The expanded society, which will be called Coventry Building Society, will be based in Coventry. The responsibilities of Stroud & Swindon’s head office will be transferred to Coventry over the next 18 months.
The enlarged society will have a network of 91 branches and agencies. No branches or agencies will be closed as a result of the merger and all Stroud & Swindon branch staff will be retained.
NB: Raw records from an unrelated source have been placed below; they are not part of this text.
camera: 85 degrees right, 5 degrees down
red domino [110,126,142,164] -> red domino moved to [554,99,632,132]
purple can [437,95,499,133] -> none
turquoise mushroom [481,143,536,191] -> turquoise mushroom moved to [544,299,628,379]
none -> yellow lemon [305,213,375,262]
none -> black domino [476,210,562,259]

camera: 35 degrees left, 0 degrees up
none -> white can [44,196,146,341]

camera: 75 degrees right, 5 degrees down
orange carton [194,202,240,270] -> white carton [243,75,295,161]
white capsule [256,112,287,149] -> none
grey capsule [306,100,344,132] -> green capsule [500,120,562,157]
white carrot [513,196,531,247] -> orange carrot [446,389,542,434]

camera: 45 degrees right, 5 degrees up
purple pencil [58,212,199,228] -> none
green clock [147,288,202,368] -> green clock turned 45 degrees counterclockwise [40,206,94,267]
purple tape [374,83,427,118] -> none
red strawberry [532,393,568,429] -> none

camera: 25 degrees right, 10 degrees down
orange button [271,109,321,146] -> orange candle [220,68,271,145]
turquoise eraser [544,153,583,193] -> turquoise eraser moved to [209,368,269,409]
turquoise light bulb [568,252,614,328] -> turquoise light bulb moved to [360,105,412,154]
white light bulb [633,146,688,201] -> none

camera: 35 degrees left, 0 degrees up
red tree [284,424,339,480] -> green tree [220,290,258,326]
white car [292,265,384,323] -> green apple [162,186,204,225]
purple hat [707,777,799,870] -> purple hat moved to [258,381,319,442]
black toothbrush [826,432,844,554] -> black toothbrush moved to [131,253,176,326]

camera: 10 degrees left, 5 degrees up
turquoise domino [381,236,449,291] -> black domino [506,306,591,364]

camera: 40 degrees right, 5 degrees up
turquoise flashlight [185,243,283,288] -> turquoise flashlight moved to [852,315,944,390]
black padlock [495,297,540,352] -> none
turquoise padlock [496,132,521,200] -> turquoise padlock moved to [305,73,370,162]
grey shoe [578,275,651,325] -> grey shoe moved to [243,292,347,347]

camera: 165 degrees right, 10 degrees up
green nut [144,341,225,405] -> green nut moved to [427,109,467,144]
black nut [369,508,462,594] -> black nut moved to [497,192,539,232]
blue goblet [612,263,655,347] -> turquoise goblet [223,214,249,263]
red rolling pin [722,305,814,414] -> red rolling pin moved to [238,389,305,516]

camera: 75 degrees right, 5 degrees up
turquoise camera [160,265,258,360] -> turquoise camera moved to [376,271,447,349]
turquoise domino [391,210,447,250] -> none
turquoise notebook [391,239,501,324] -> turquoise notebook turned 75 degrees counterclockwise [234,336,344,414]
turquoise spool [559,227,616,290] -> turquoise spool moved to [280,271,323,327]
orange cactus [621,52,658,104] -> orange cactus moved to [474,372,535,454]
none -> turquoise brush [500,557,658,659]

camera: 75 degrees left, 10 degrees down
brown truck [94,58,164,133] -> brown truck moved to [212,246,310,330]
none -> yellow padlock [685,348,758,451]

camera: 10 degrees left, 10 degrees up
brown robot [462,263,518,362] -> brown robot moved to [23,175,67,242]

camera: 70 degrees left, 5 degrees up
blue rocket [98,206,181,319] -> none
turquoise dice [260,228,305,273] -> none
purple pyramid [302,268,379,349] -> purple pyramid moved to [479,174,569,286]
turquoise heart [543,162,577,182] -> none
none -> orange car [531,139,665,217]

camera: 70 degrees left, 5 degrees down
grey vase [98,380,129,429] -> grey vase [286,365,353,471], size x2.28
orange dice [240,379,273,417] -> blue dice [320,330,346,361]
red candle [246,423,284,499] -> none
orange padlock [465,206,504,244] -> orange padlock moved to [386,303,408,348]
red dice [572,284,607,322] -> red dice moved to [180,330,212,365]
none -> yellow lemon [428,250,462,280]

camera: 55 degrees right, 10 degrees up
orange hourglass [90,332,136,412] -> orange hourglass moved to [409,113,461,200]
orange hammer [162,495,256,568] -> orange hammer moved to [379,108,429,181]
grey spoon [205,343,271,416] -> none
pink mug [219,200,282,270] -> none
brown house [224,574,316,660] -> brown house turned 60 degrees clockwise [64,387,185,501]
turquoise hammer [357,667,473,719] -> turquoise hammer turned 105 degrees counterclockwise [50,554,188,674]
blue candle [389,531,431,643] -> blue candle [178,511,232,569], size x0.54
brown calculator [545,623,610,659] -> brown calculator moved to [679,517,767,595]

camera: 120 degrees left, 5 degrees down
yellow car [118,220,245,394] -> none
There will be no change to In the Loop Mortgages, the intermediary arm of Stroud & Swindon.
Total membership of the new society will increase from over 1.2 million to around 1.5 million, and the overall asset size will increase from £18.4bn to £21.1bn.
Approximately two thirds of Stroud & Swindon’s 251,000 savings accounts will see interest rates improved on completion of the merger to match equivalent products offered by Coventry.
Stroud & Swindon traditional residential mortgage customers who are currently paying, or are linked to, its residential Standard Variable Rate (SVR) of 5.99% will move to Coventry’s lower SVR of 4.74%.
John Sutherland, chief executive of Stroud & Swindon Building Society, said: “In considering a number of options, we believe that Coventry Building Society’s commitment to long term member value, fairness, strategic prudence and local communities, provides Stroud & Swindon members with the best possible future.”
Coventry had assets of £18.4bn at 31 December 2009 and Stroud & Swindon had assets of over £2.7 bn.
Stroud & Swindon Building Society will be asked to vote on the proposed merger on 16 June 2010.
The merger is expected to be effective on 1 September 2010 and is subject to FSA confirmation.